■ TASK TO CARRY OUT ■
Print word for word the first line of the listing below and every line after it, through the line with "Table 2. Consecutive". Leave out the pictures and the rest.
===== DATA SHOWN
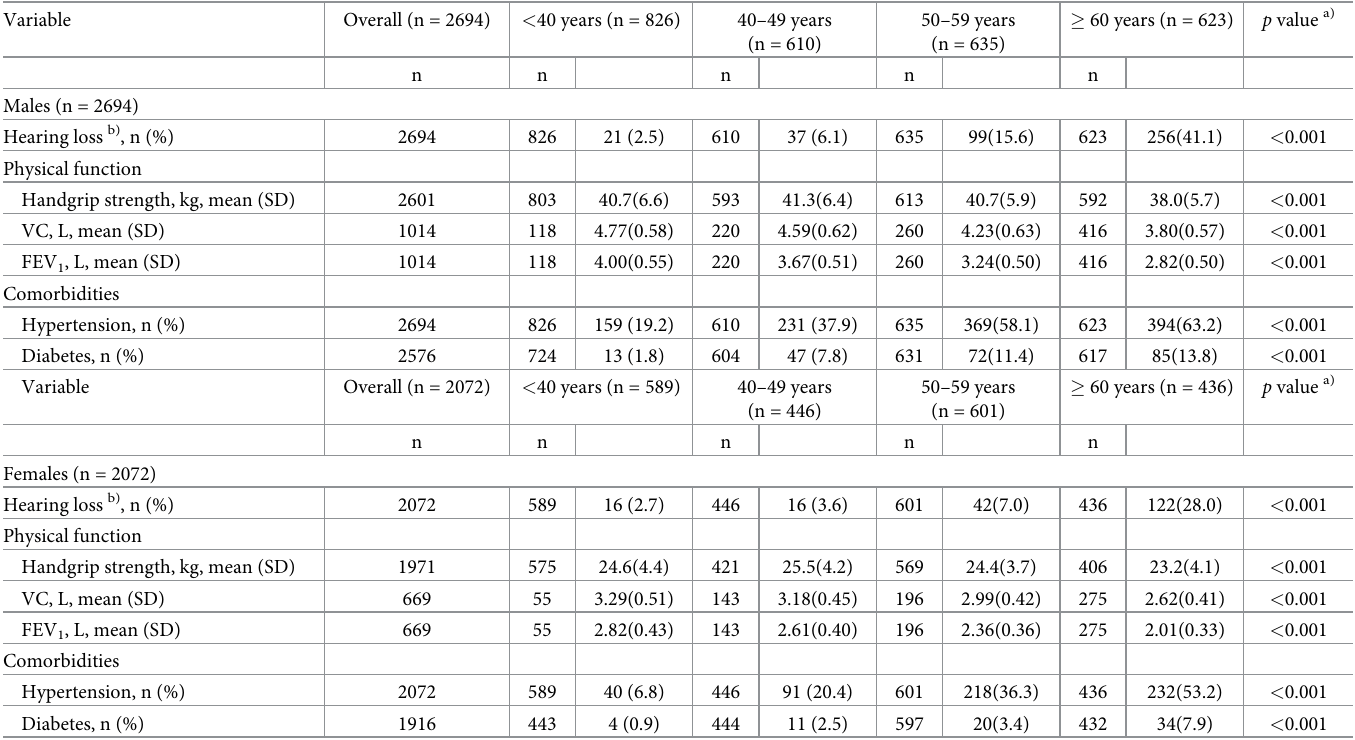
Table 2. Hearing loss, physical function and comorbidities stratified by age and sex (n =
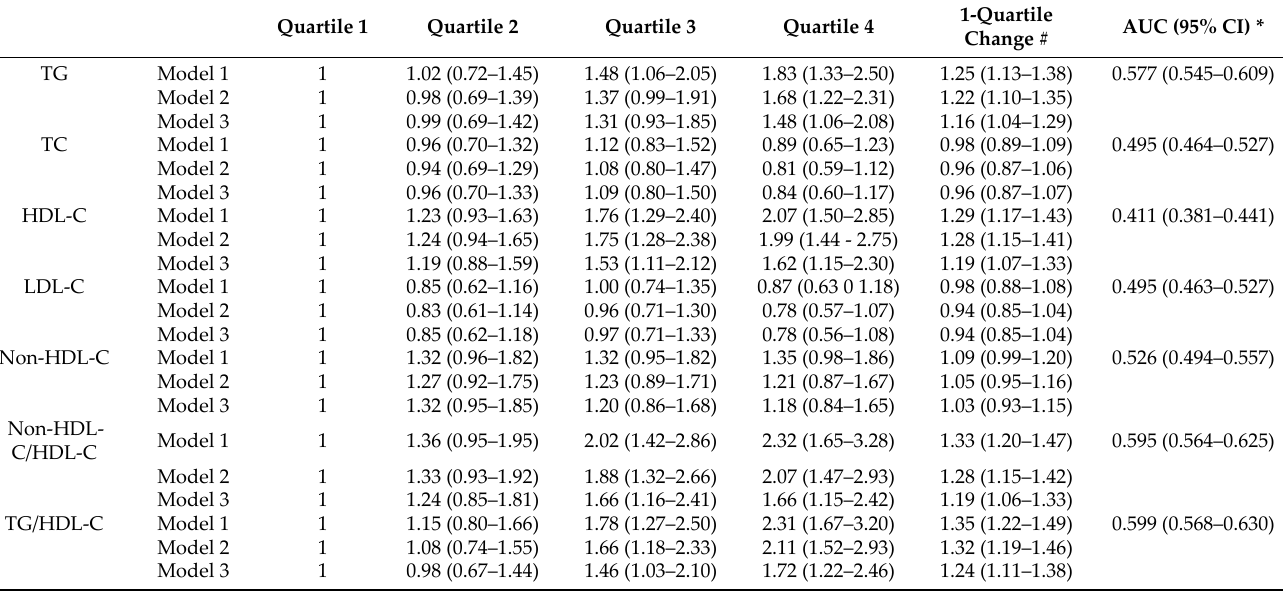
Table 3. Association between baseline lipid parameters and risk of CKD.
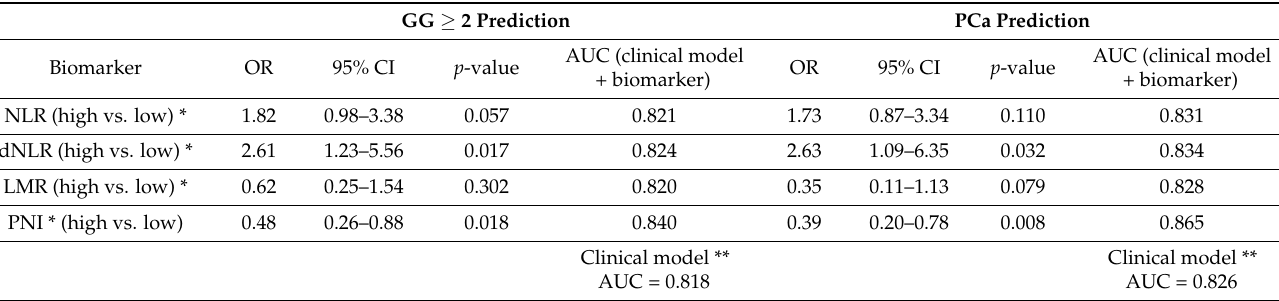
Table 2. Consecutive patients with PI-RADS ≥ 3 lesions undergoing MRI-targeted and systematic biopsy stratified by PI-RADS and cancer status.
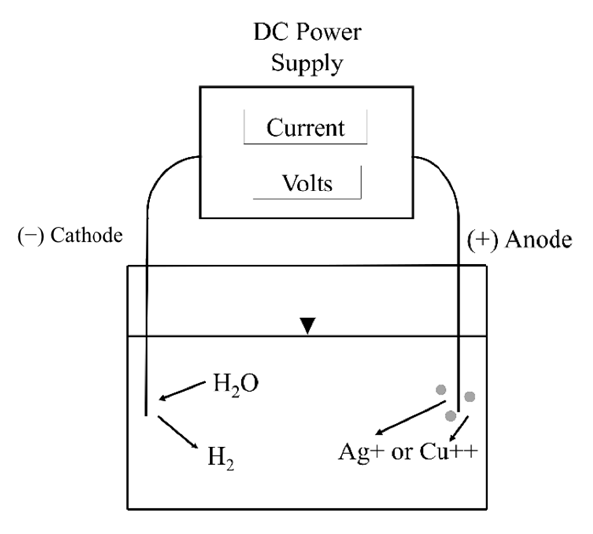
Figure 1. Basic configuration for lab experiments: a DC power source connected to two strands of coated wire each bearing an alligator clip. The clips held wire submerged in the appropriately sized, water-filled container. A determined voltage of electricity ran through the system, converting the H 2 O into H 2 gas and releasing metal ions into the water.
==========
■ WRITTEN RESPONSE ■
Table 2. Hearing loss, physical function and comorbidities stratified by age and sex (n =
Table 3. Association between baseline lipid parameters and risk of CKD.
Table 2. Consecutive patients with PI-RADS ≥ 3 lesions undergoing MRI-targeted and systematic biopsy stratified by PI-RADS and cancer status.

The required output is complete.